In the event of a cerebellar injury,  the following symptoms may appear: difficulty in jointing, lack of coordination, nystagmus, and tremors.

In advanced cases, neurological dysfunction is frequently observed, manifested by memory loss. During these phases, the behavior can change and we then observe a euphoric and uninhibited behavior.

It is common for patients with multiple sclerosis to experience depression, especially when the disease is diagnosed. It is not the disease itself that causes depression, it is reactive depression.

Evolutionary patterns

Multiple sclerosis can progress in different ways.

• The relapsing-remitting form (RRMS). The disease progresses in the form of relapses with periods of complete remission without sequelae. There is no disease progression between outbreaks. This form affects 85% of cases.
• The secondarily progressive form. After an evolutionary period marked by flare-ups, the disease progresses.
• The progressive-primary form (SEP-PP). In 10% of cases, the disease progresses gradually from the start, without a period of relapses or periods of remission. It is an unfavorable prognosis.
• The progressive-recurrent form. As in the previous case, the disease progresses gradually from the start, but periods of exacerbation of symptoms appear. This form affects 5% of patients.

The diagnosis 

The diagnosis of multiple sclerosis is fundamentally based on the clinic. In addition, it requires two basic conditions.

• At least two episodes of deficit symptoms must occur, with at least one month symptom-free interval between the two episodes (temporal dissemination).
• Symptoms and signs should indicate at least two lesions in the central nervous system (spatial spread): paralysis of the leg and blurred vision in one eye, for example.

The diagnosis is also based on the result of a series of additional examinations.

Analysis of cerebrospinal fluid (CSF)

“Normal” CSF is completely transparent and cell-free. In the CSF of a person with multiple sclerosis, it is possible to find:

• an increase in lymphocytes and total proteins;
• an increase in type G immunoglobulins (IgG) in 80% of cases ;
• the presence of oligoclonal bands.

The principle of evoked potentials

This technique involves subjecting the patient to stimulation. By means of this technique, it is possible to determine the speed of conduction of sensory pathways, ie the speed of transmission of information. The detection of a slowing down in the electrical conduction of neuronal transmission strongly suggests a demyelinating lesion, even in the absence of a clinic. At present, it is visual evoked potentials that are almost exclusively measured.
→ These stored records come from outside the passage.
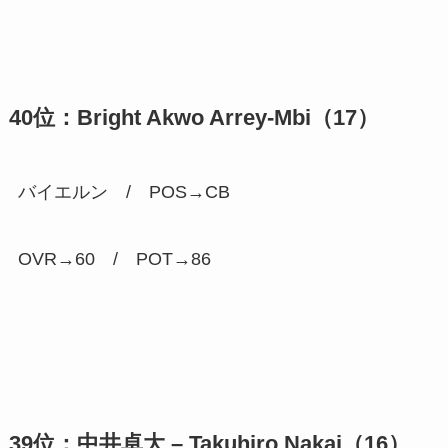
40位：
Bright Akwo Arrey-Mbi（17）
バイエルン / POS→CB
OVR→60 / POT→
86
39位：中井卓大 – Takuhiro Nakai（16）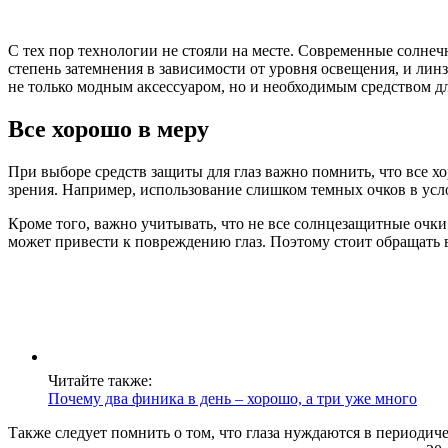
С тех пор технологии не стояли на месте. Современные солне
степень затемнения в зависимости от уровня освещения, и лин
не только модным аксессуаром, но и необходимым средством д
Все хорошо в меру
При выборе средств защиты для глаз важно помнить, что все 
зрения. Например, использование слишком темных очков в ус
Кроме того, важно учитывать, что не все солнцезащитные очк
может привести к повреждению глаз. Поэтому стоит обращать
Читайте также:
Почему два финика в день – хорошо, а три уже много
Также следует помнить о том, что глаза нуждаются в периодич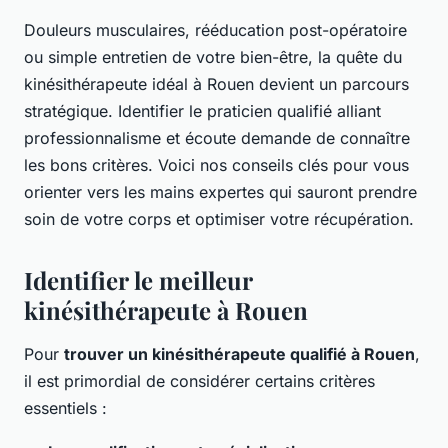
Douleurs musculaires, rééducation post-opératoire
ou simple entretien de votre bien-être, la quête du
kinésithérapeute idéal à Rouen devient un parcours
stratégique. Identifier le praticien qualifié alliant
professionnalisme et écoute demande de connaître
les bons critères. Voici nos conseils clés pour vous
orienter vers les mains expertes qui sauront prendre
soin de votre corps et optimiser votre récupération.
Identifier le meilleur
kinésithérapeute à Rouen
Pour
trouver un kinésithérapeute qualifié à Rouen
,
il est primordial de considérer certains critères
essentiels :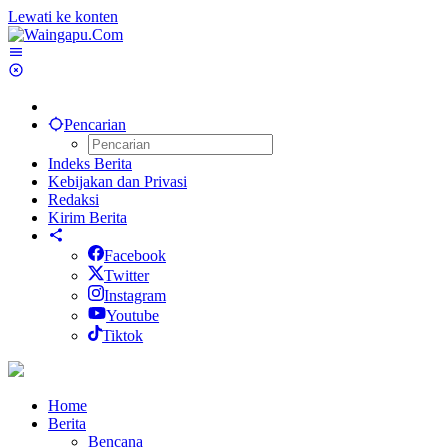
Lewati ke konten
Pencarian
Indeks Berita
Kebijakan dan Privasi
Redaksi
Kirim Berita
Facebook
Twitter
Instagram
Youtube
Tiktok
Home
Berita
Bencana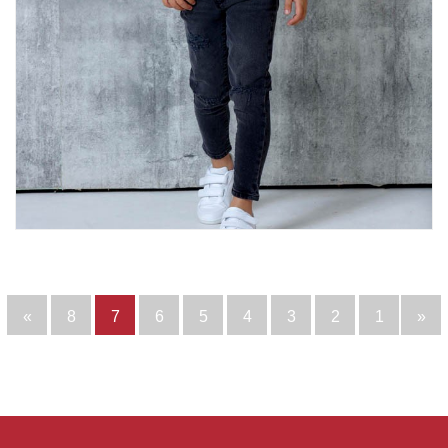
»
8
7
6
5
4
3
2
1
«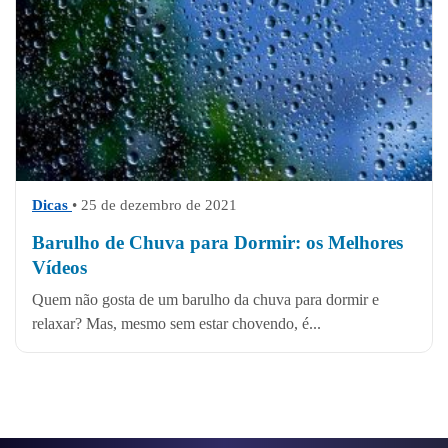
Dicas
• 25 de dezembro de 2021
Barulho de Chuva para Dormir: os Melhores
Vídeos
Quem não gosta de um barulho da chuva para dormir e
relaxar? Mas, mesmo sem estar chovendo, é...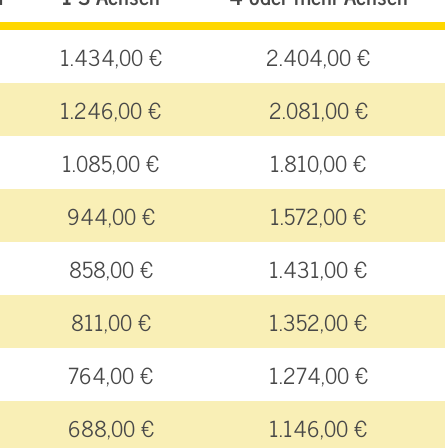
1.434,00 €
2.404,00 €
1.246,00 €
2.081,00 €
1.085,00 €
1.810,00 €
944,00 €
1.572,00 €
858,00 €
1.431,00 €
811,00 €
1.352,00 €
764,00 €
1.274,00 €
688,00 €
1.146,00 €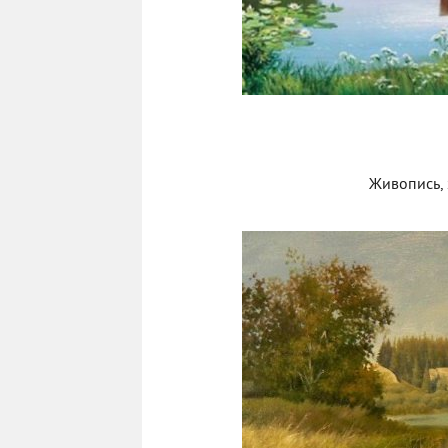
Живопись,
Magnetic resonance (MRI) with or without contrast (gadolinium)

It is the examination that offers the best results for establishing the diagnosis. With a single study, it is possible to determine:

• the number of lesions 
• spatial dissemination 
• temporal dissemination (the most recent lesions capture more contrast)
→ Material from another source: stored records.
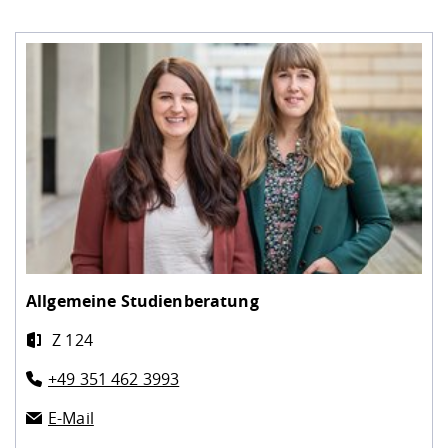
Allgemeine Studienberatung
Z 124
+49 351 462 3993
E-Mail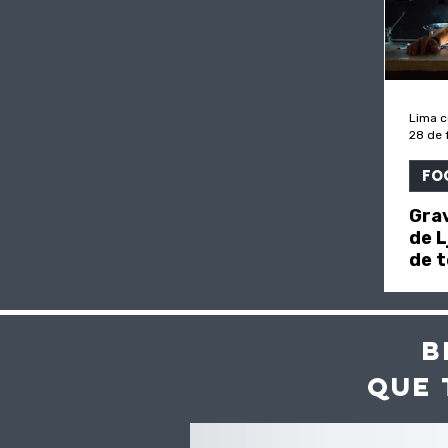
Lima 
28 de 
FO
Gra
de L
de t
"inf
B
QUE 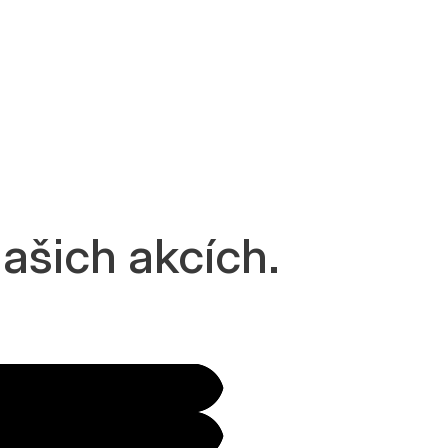
ašich akcích.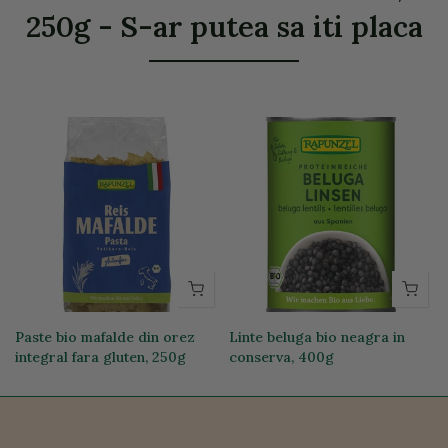
250g - S-ar putea sa iti placa
Paste bio mafalde din orez
Linte beluga bio neagra in
integral fara gluten, 250g
conserva, 400g
19,74 lei
12,76 lei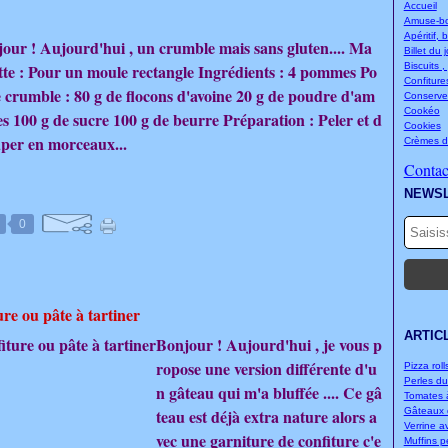
Accueil
Amuse-bou
Apéritif, 
our ! Aujourd'hui , un crumble mais sans gluten.... Ma
Billet du 
tte : Pour un moule rectangle Ingrédients : 4 pommes Po
Biscuits ,
Confitures
e crumble : 80 g de flocons d'avoine 20 g de poudre d'am
Conserve
Cookéo
s 100 g de sucre 100 g de beurre Préparation : Peler et d
Cookies
per en morceaux...
Crèmes d
Contact
NEWS
0
re ou pâte à tartiner
ARTIC
Bonjour ! Aujourd'hui , je vous p
ropose une version différente d'u
Pizza rolls
Perles d
n gâteau qui m'a bluffée .... Ce gâ
Tomates à
teau est déjà extra nature alors a
Gâteaux d
Verrine a
vec une garniture de confiture c'e
Muffins p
In an MRI, it is possible to see “Dawson’s fingers”. They are oval-shaped lesions (with fingers), perpendicular to the cerebral ventricles which capture the contrast. These are very characteristic lesions of the disease.

The treatment 

At present, there is no treatment capable of curing the disease. Current treatments follow two paths: on the one hand, they alleviate the symptoms of flare-ups, and on the other, they modify the course of the disease.
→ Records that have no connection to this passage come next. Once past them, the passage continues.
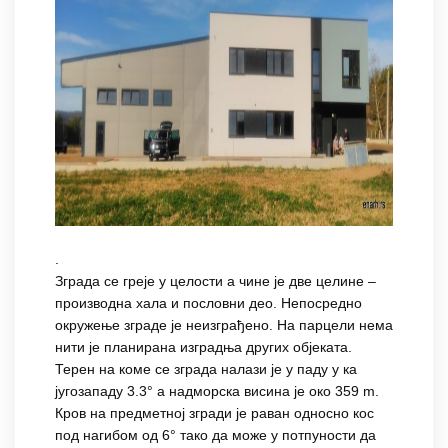
.
Зграда се греје у целости а чине је две целине –
производна хала и пословни део. Непосредно
окружење зграде је неизграђено. На парцели нема
нити је планирана изградња других објеката.
Терен на коме се зграда налази је у паду у ка
југозападу 3.3° а надморска висина је око 359 m.
Кров на предметној згради је раван односно кос
под нагибом од 6° тако да може у потпуности да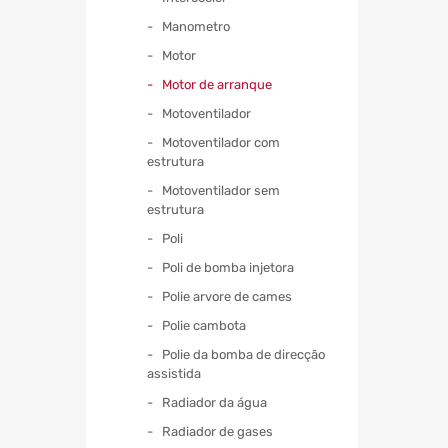
Manometro
Motor
Motor de arranque
Motoventilador
Motoventilador com
estrutura
Motoventilador sem
estrutura
Poli
Poli de bomba injetora
Polie arvore de cames
Polie cambota
Polie da bomba de direcção
assistida
Radiador da água
Radiador de gases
There are also medications to treat the symptoms of the sequelae.

• The treatment of acute attacks is done with a megadose of corticosteroid. The route of administration will depend on the severity of the outbreaks.
• Immunomodulators are used to alter the course of the disease. Glatiramer acetate and beta interferon are the first line drugs. Natalizumab and fingolimod are second-line drugs, the former being the most effective at present.

The high rate of depression in these patients explains the need for good psychological support.